Kılıçdaroğlu'na: Haddini bil
– Hakareti siyaset sanan tek parti faşizmi artıkları ve onların peşinden gitmeyi kendilerine yedirenler var.
– CHP'nin başındaki zat, 'Hâlâ bu iktidarın peşinden giden öğretmen varsa ben ona öğretmem demem' diyerek faşizmin en sefil örneklerinden birini, hem de öğretmenler gününde tekrar sergilemiştir. Yahu haddini bil.
– Bir taraftan biz başöğretmenin kurduğu partiyiz diyeceksin, öbür taraftan kalkıp öğretmenlerimize saygısızlık yapacaksın.
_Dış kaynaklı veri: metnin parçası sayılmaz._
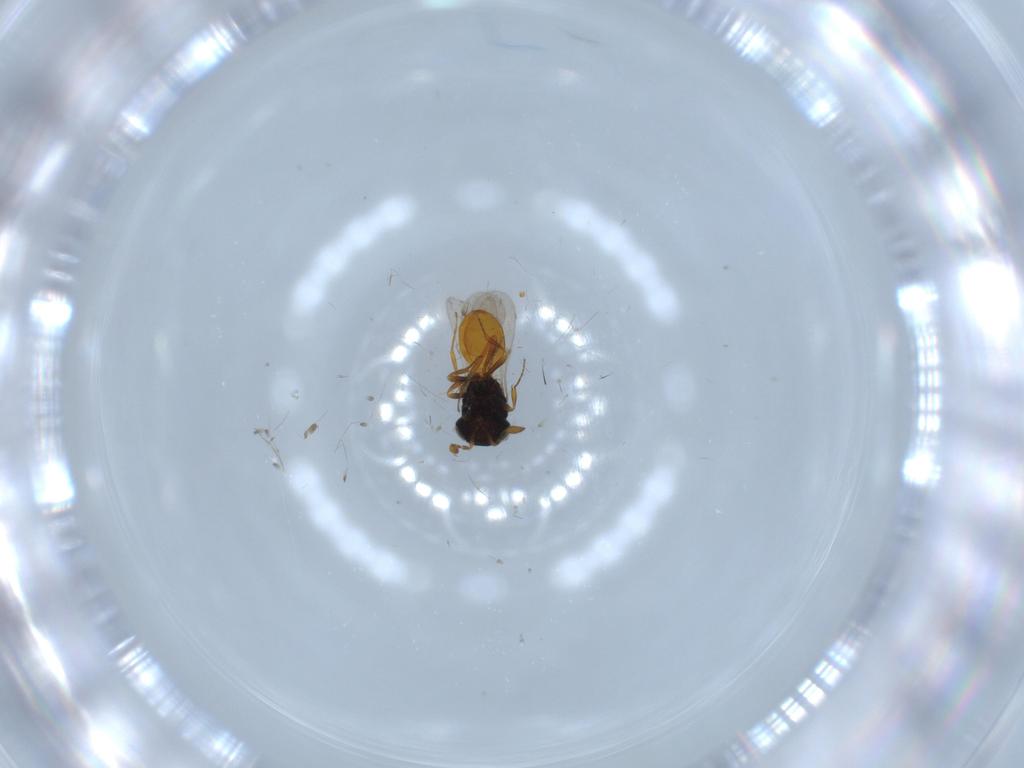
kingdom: Animalia
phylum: Arthropoda
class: Insecta
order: Hymenoptera
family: Scelionidae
Bay Kemal şunu bil; biz 'Bana bir harf öğretenin kölesiyim' diyen medeniyetin mensuplarıyız.
– Sen öğretmenlerimize saygısızlık yapsan da öğretmenler bizim başımızın tacıdır.
– Yargıcından askerine, polisinden esnafına, işçisinden din görevlisine kadar kendisinden olmayan herkese hakaret etmeyi siyaset etmek sanan bu sefil zihniyet ülkemizin utanç kaynağı haline gelmiştir.